** Problem details **
Which of the lines below contain the word "dans"? Pull out each of those lines in full, treating uppercase and lowercase as different.

** Provided data **
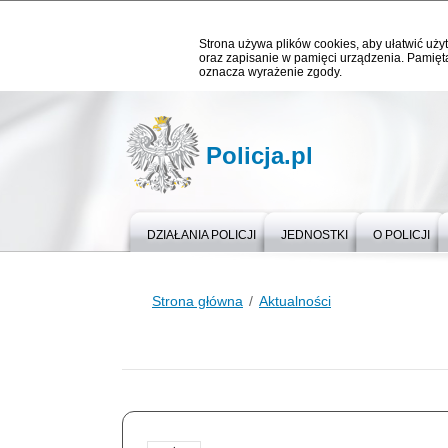
Strona używa plików cookies, aby ułatwić użyt
oraz zapisanie w pamięci urządzenia. Pamięta
oznacza wyrażenie zgody.
Policja.pl
DZIAŁANIA POLICJI
JEDNOSTKI
O POLICJI
Strona główna
Aktualności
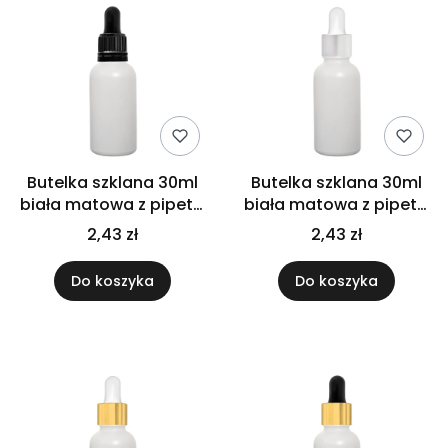
Butelka szklana 30ml
Butelka szklana 30ml
biała matowa z pipetą
biała matowa z pipetą
gwarancyjną
srebrną
2,43 zł
2,43 zł
Do koszyka
Do koszyka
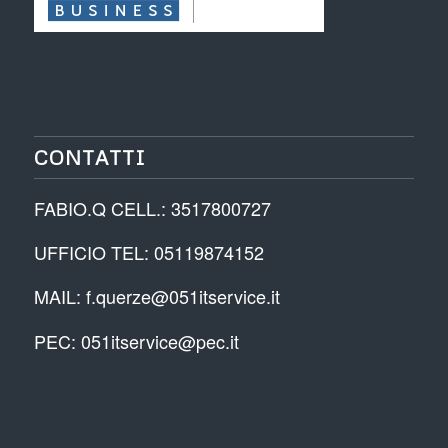
CONTATTI
FABIO.Q CELL.: 3517800727
UFFICIO TEL: 05119874152
MAIL: f.querze@051itservice.it
PEC: 051itservice@pec.it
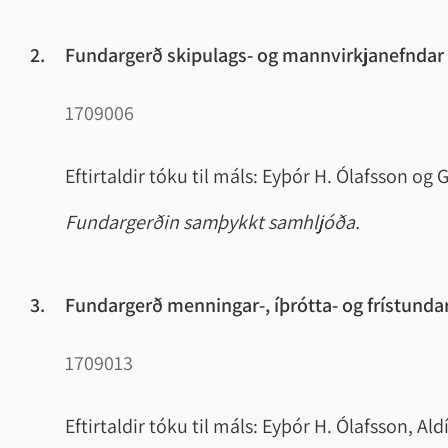
2.
Fundargerð skipulags- og mannvirkjanefndar 
1709006
Eftirtaldir tóku til máls: Eyþór H. Ólafsson og
Fundargerðin samþykkt samhljóða.
3.
Fundargerð menningar-, íþrótta- og frístundar
1709013
Eftirtaldir tóku til máls: Eyþór H. Ólafsson, Al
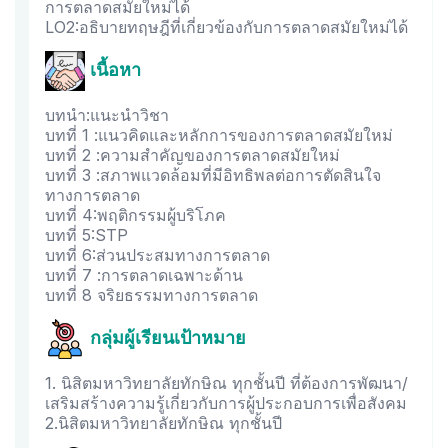
การตลาดสมัยใหม่ได้
LO2:อธิบายทฤษฎีที่เกี่ยวข้องกับการตลาดสมัยใหม่ได้
เนื้อหา
บทนำ:แนะนำวิชา
บทที่ 1 :แนวคิดและหลักการของการตลาดสมัยใหม่
บทที่ 2 :ความสำคัญของการตลาดสมัยใหม่
บทที่ 3 :สภาพแวดล้อมที่มีอิทธิพลต่อการตัดสินใจ
ทางการตลาด
บทที่ 4:พฤติกรรมผู้บริโภค
บทที่ 5:STP
บทที่ 6:ส่วนประสมทางการตลาด
บทที่ 7 :การตลาดเฉพาะด้าน
บทที่ 8 จริยธรรมทางการตลาด
กลุ่มผู้เรียนเป้าหมาย
1. นิสิตมหาวิทยาลัยทักษิณ ทุกชั้นปี ที่ต้องการพัฒนา/
เสริมสร้างความรู้เกี่ยวกับการผู้ประกอบการเพื่อสังคม
2.นิสิตมหาวิทยาลัยทักษิณ ทุกชั้นปี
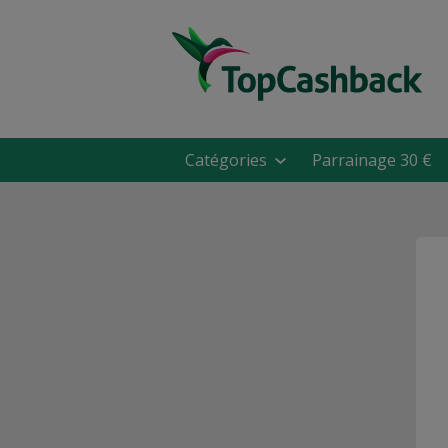
Catégories
Parrainage 30 €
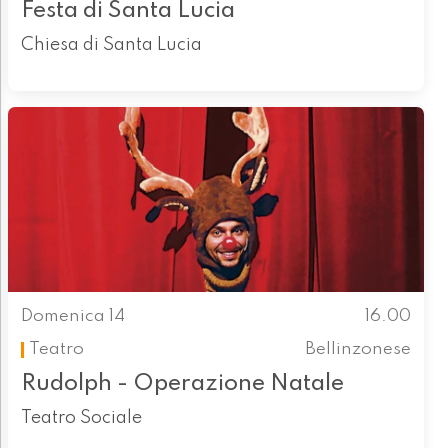
Festa di Santa Lucia
Chiesa di Santa Lucia
Domenica 14
16.00
Teatro
Bellinzonese
Rudolph - Operazione Natale
Teatro Sociale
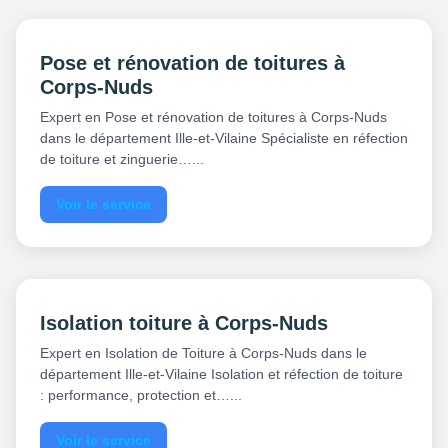
Pose et rénovation de toitures à
Corps-Nuds
Expert en Pose et rénovation de toitures à Corps-Nuds
dans le département Ille-et-Vilaine Spécialiste en réfection
de toiture et zinguerie…...
Voir le service
Isolation toiture à Corps-Nuds
Expert en Isolation de Toiture à Corps-Nuds dans le
département Ille-et-Vilaine Isolation et réfection de toiture
: performance, protection et…...
Voir le service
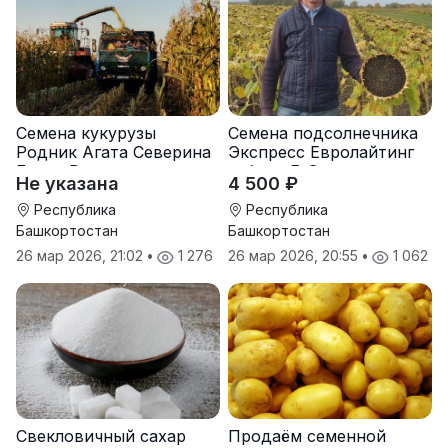
Семена кукурузы
Семена подсолнечника
Родник Агата Северина
Экспресс Евролайтинг
Берта Вилора
гибрид F-G+
Не указана
4 500 ₽
Прохладненский Дарина
Росс Машук Катерина
Республика
Республика
Башкортостан
Башкортостан
26 мар 2026, 21:02
•
1 276
26 мар 2026, 20:55
•
1 062
Свекловичный сахар
Продаём семенной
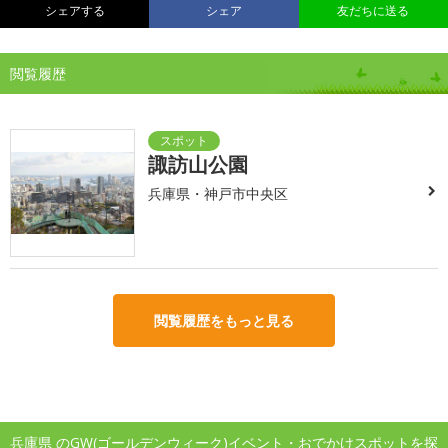
シェアする
シェア
友だちに送る
閲覧履歴
諏訪山公園
兵庫県・神戸市中央区
閲覧履歴をもっと見る
兵庫県 のGW(ゴールデンウィーク)イベント・おでかけスポットを探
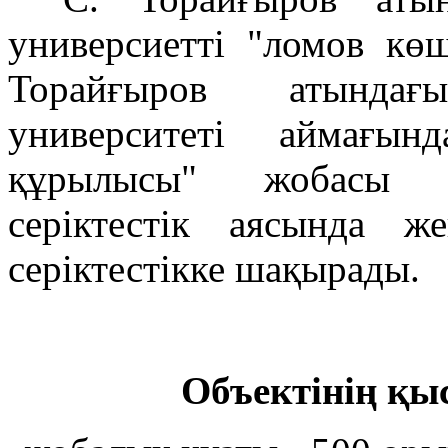
универсиетті "ломов к
Торайғыров атындағ
университеті аймағы
құрылысы" жобасы б
серіктестік аясында же
серіктестікке шақырады.
Объектінің қы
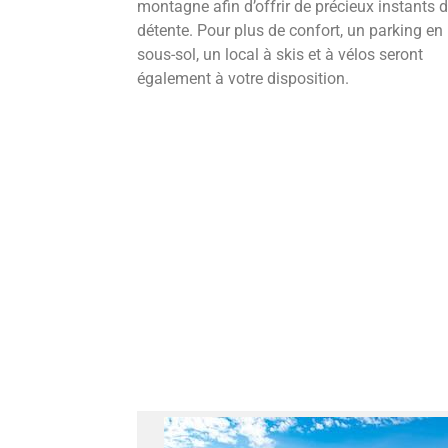
montagne afin d’offrir de précieux instants 
détente. Pour plus de confort, un parking en
sous-sol, un local à skis et à vélos seront
également à votre disposition.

** Response to the task **
dans le département Ille-et-Vilaine Spécialiste en réfection
Expert en Isolation de Toiture à Corps-Nuds dans le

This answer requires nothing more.